Era un libro de Editores Mexicanos Unidos que prometía acercar al lector, al menos eso ofrecía la cuarta de forros, a un clásico indispensable para la civilización occidental. Como no fuera el Mío Cid, no les creo, porque era muy delgado para tratarse del Quijote. ¿El buscón don Pablos? El caso es que el señor se embebió en su libro en desprecio del Esto, que parecía interesante y que llevaba en las piernas.
El título decía Gandhi, pero no alcancé a detectar nada más. Parecía una biografía escolar, y seguro que tenía ilustraciones, pero no vi, no lo vi. La señora lo metió en una de esas bolsas mágicas de señoras donde desaparecen lo mismo un lápiz labial que un sofá cama.

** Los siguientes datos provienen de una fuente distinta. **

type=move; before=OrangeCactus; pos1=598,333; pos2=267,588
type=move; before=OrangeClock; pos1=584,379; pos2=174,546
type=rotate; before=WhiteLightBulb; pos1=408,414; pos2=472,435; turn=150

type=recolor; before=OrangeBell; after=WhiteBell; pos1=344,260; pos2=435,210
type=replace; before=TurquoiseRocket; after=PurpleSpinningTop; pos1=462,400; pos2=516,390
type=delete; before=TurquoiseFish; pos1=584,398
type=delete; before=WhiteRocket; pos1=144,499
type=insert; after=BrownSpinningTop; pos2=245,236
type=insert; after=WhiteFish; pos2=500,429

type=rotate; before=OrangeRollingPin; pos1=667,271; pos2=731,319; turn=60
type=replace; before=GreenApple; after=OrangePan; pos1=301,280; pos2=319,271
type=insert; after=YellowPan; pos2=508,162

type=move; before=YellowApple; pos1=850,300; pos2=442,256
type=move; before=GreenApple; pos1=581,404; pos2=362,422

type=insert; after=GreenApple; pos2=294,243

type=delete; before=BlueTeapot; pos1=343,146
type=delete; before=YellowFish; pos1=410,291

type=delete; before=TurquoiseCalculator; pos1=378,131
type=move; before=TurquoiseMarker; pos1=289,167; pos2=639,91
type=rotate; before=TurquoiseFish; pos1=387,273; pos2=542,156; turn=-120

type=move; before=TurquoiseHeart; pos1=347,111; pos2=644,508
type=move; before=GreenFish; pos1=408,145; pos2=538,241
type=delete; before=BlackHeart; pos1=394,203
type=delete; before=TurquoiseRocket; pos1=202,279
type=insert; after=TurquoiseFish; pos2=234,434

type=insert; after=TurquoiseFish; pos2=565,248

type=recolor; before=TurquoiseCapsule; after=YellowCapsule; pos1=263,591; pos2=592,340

El joven señor llamaba la atención de todos los viajeros por obvias razones. Leía un manual francés-español-francés con un nombre hermoso: Le mot pour dire, que vendría a ser "La palabra para decir". Ojalá que aprenda mucho y le sobren palabras para decir.
El señor se dio cuenta de que estaba mirándolo y no sé si lo atribuyó a que me interesó su bonita bufanda verde o a que yo era un entrometido odioso. Luego decidió concentrarse en el libro. Las mujeres del alba, de Carlos Montemayor. No me enteré hasta que nos bajamos del tren, en Periférico Sur; veníamos juntos desde Juárez. Fue un viaje largo.
Cujo, de Stephen King, con auténtico placer. Al menos eso parecía. ¿Leer Cujo a las 8:30 am no es como beber whisky en el desayuno?